> [Brief]:
Among the records that follow, find the line with "X459994Y818134D01*" and the line with "X410971Y1135887D01*". Set down those lines and all lines between them exactly, without adding anything.

Top of Data shown

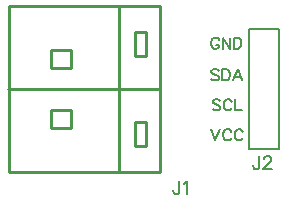
<source format=gto>
G04 Layer: TopSilkscreenLayer*
G04 EasyEDA v6.5.1, 2022-07-07 22:09:08*
G04 a67cddfb3fce44daa9051d46cbbcc19f,10*
G04 Gerber Generator version 0.2*
G04 Scale: 100 percent, Rotated: No, Reflected: No *
G04 Dimensions in millimeters *
G04 leading zeros omitted , absolute positions ,4 integer and 5 decimal *
%FSLAX45Y45*%
%MOMM*%

%ADD10C,0.2540*%
%ADD16C,0.2032*%
%ADD17C,0.2030*%
%ADD18C,0.1500*%
%ADD19C,0.1524*%

%LPD*%
D18*
X406400Y659637D02*
G01*
X442721Y564134D01*
X479044Y659637D02*
G01*
X442721Y564134D01*
X577342Y637031D02*
G01*
X572770Y646176D01*
X563626Y655065D01*
X554481Y659637D01*
X536447Y659637D01*
X527304Y655065D01*
X518160Y646176D01*
X513587Y637031D01*
X509015Y623315D01*
X509015Y600710D01*
X513587Y586994D01*
X518160Y577850D01*
X527304Y568705D01*
X536447Y564134D01*
X554481Y564134D01*
X563626Y568705D01*
X572770Y577850D01*
X577342Y586994D01*
X675386Y637031D02*
G01*
X671068Y646176D01*
X661923Y655065D01*
X652779Y659637D01*
X634492Y659637D01*
X625602Y655065D01*
X616457Y646176D01*
X611886Y637031D01*
X607313Y623315D01*
X607313Y600710D01*
X611886Y586994D01*
X616457Y577850D01*
X625602Y568705D01*
X634492Y564134D01*
X652779Y564134D01*
X661923Y568705D01*
X671068Y577850D01*
X675386Y586994D01*
X482854Y900176D02*
G01*
X473710Y909065D01*
X459994Y913637D01*
X441705Y913637D01*
X428244Y909065D01*
X419100Y900176D01*
X419100Y891031D01*
X423671Y881887D01*
X428244Y877315D01*
X437387Y872744D01*
X464565Y863600D01*
X473710Y859281D01*
X478281Y854710D01*
X482854Y845565D01*
X482854Y831850D01*
X473710Y822705D01*
X459994Y818134D01*
X441705Y818134D01*
X428244Y822705D01*
X419100Y831850D01*
X580897Y891031D02*
G01*
X576326Y900176D01*
X567181Y909065D01*
X558292Y913637D01*
X540004Y913637D01*
X530860Y909065D01*
X521715Y900176D01*
X517397Y891031D01*
X512826Y877315D01*
X512826Y854710D01*
X517397Y840994D01*
X521715Y831850D01*
X530860Y822705D01*
X540004Y818134D01*
X558292Y818134D01*
X567181Y822705D01*
X576326Y831850D01*
X580897Y840994D01*
X610870Y913637D02*
G01*
X610870Y818134D01*
X610870Y818134D02*
G01*
X665479Y818134D01*
X470154Y1154176D02*
G01*
X461010Y1163065D01*
X447294Y1167637D01*
X429005Y1167637D01*
X415544Y1163065D01*
X406400Y1154176D01*
X406400Y1145031D01*
X410971Y1135887D01*
X415544Y1131315D01*
X424687Y1126744D01*
X451865Y1117600D01*
X461010Y1113281D01*
X465581Y1108710D01*
X470154Y1099565D01*
X470154Y1085850D01*
X461010Y1076705D01*
X447294Y1072134D01*
X429005Y1072134D01*
X415544Y1076705D01*
X406400Y1085850D01*
X500126Y1167637D02*
G01*
X500126Y1072134D01*
X500126Y1167637D02*
G01*
X531876Y1167637D01*
X545592Y1163065D01*
X554481Y1154176D01*
X559054Y1145031D01*
X563626Y1131315D01*
X563626Y1108710D01*
X559054Y1094994D01*
X554481Y1085850D01*
X545592Y1076705D01*
X531876Y1072134D01*
X500126Y1072134D01*
X629920Y1167637D02*
G01*
X593597Y1072134D01*
X629920Y1167637D02*
G01*
X666495Y1072134D01*
X607313Y1104137D02*
G01*
X652779Y1104137D01*
X474471Y1411731D02*
G01*
X470154Y1420876D01*
X461010Y1429765D01*
X451865Y1434337D01*
X433578Y1434337D01*
X424687Y1429765D01*
X415544Y1420876D01*
X410971Y1411731D01*
X406400Y1398015D01*
X406400Y1375410D01*
X410971Y1361694D01*
X415544Y1352550D01*
X424687Y1343405D01*
X433578Y1338834D01*
X451865Y1338834D01*
X461010Y1343405D01*
X470154Y1352550D01*
X474471Y1361694D01*
X474471Y1375410D01*
X451865Y1375410D02*
G01*
X474471Y1375410D01*
X504697Y1434337D02*
G01*
X504697Y1338834D01*
X504697Y1434337D02*
G01*
X568197Y1338834D01*
X568197Y1434337D02*
G01*
X568197Y1338834D01*
X598170Y1434337D02*
G01*
X598170Y1338834D01*
X598170Y1434337D02*
G01*
X629920Y1434337D01*
X643636Y1429765D01*
X652779Y1420876D01*
X657352Y1411731D01*
X661923Y1398015D01*
X661923Y1375410D01*
X657352Y1361694D01*
X652779Y1352550D01*
X643636Y1343405D01*
X629920Y1338834D01*
X598170Y1338834D01*
D19*
X813170Y429516D02*
G01*
X813170Y346458D01*
X807836Y330710D01*
X802756Y325630D01*
X792342Y320550D01*
X781928Y320550D01*
X771514Y325630D01*
X766180Y330710D01*
X761100Y346458D01*
X761100Y356872D01*
X852540Y403608D02*
G01*
X852540Y408688D01*
X857620Y419102D01*
X862954Y424436D01*
X873368Y429516D01*
X894196Y429516D01*
X904610Y424436D01*
X909690Y419102D01*
X914770Y408688D01*
X914770Y398274D01*
X909690Y387860D01*
X899276Y372366D01*
X847460Y320550D01*
X920104Y320550D01*
X138569Y216915D02*
G01*
X138569Y133857D01*
X133235Y118110D01*
X128155Y113029D01*
X117741Y107950D01*
X107327Y107950D01*
X96913Y113029D01*
X91579Y118110D01*
X86499Y133857D01*
X86499Y144271D01*
X172859Y196087D02*
G01*
X183019Y201421D01*
X198767Y216915D01*
X198767Y107950D01*
D16*
X977000Y492000D02*
G01*
X723000Y492000D01*
X723000Y1508000D01*
X977000Y1508000D01*
X977000Y1317500D01*
D17*
X977000Y492000D02*
G01*
X977000Y1317500D01*
D10*
X-370700Y1698500D02*
G01*
X-370700Y301500D01*
X-40500Y1000000D02*
G01*
X-1310500Y1000000D01*
X-27812Y1699999D02*
G01*
X-27812Y300001D01*
X-1307820Y300001D01*
X-1307820Y1699999D01*
X-27812Y1699999D01*
X-148462Y1482600D02*
G01*
X-148462Y1279400D01*
X-237362Y1279400D01*
X-237362Y1482600D01*
X-148462Y1482600D01*
X-148462Y720600D02*
G01*
X-148462Y517400D01*
X-237362Y517400D01*
X-237362Y720600D01*
X-148462Y720600D01*
X-783437Y1330200D02*
G01*
X-783437Y1177800D01*
X-948537Y1177800D01*
X-948537Y1330200D01*
X-783437Y1330200D01*
X-783437Y822200D02*
G01*
X-783437Y669800D01*
X-948537Y669800D01*
X-948537Y822200D01*
X-783437Y822200D01*
M02*

</source>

Bottom of Data shown

> [Answer for the task]:
X459994Y818134D01*
X441705Y818134D01*
X428244Y822705D01*
X419100Y831850D01*
X580897Y891031D02*
G01*
X576326Y900176D01*
X567181Y909065D01*
X558292Y913637D01*
X540004Y913637D01*
X530860Y909065D01*
X521715Y900176D01*
X517397Y891031D01*
X512826Y877315D01*
X512826Y854710D01*
X517397Y840994D01*
X521715Y831850D01*
X530860Y822705D01*
X540004Y818134D01*
X558292Y818134D01*
X567181Y822705D01*
X576326Y831850D01*
X580897Y840994D01*
X610870Y913637D02*
G01*
X610870Y818134D01*
X610870Y818134D02*
G01*
X665479Y818134D01*
X470154Y1154176D02*
G01*
X461010Y1163065D01*
X447294Y1167637D01*
X429005Y1167637D01*
X415544Y1163065D01*
X406400Y1154176D01*
X406400Y1145031D01*
X410971Y1135887D01*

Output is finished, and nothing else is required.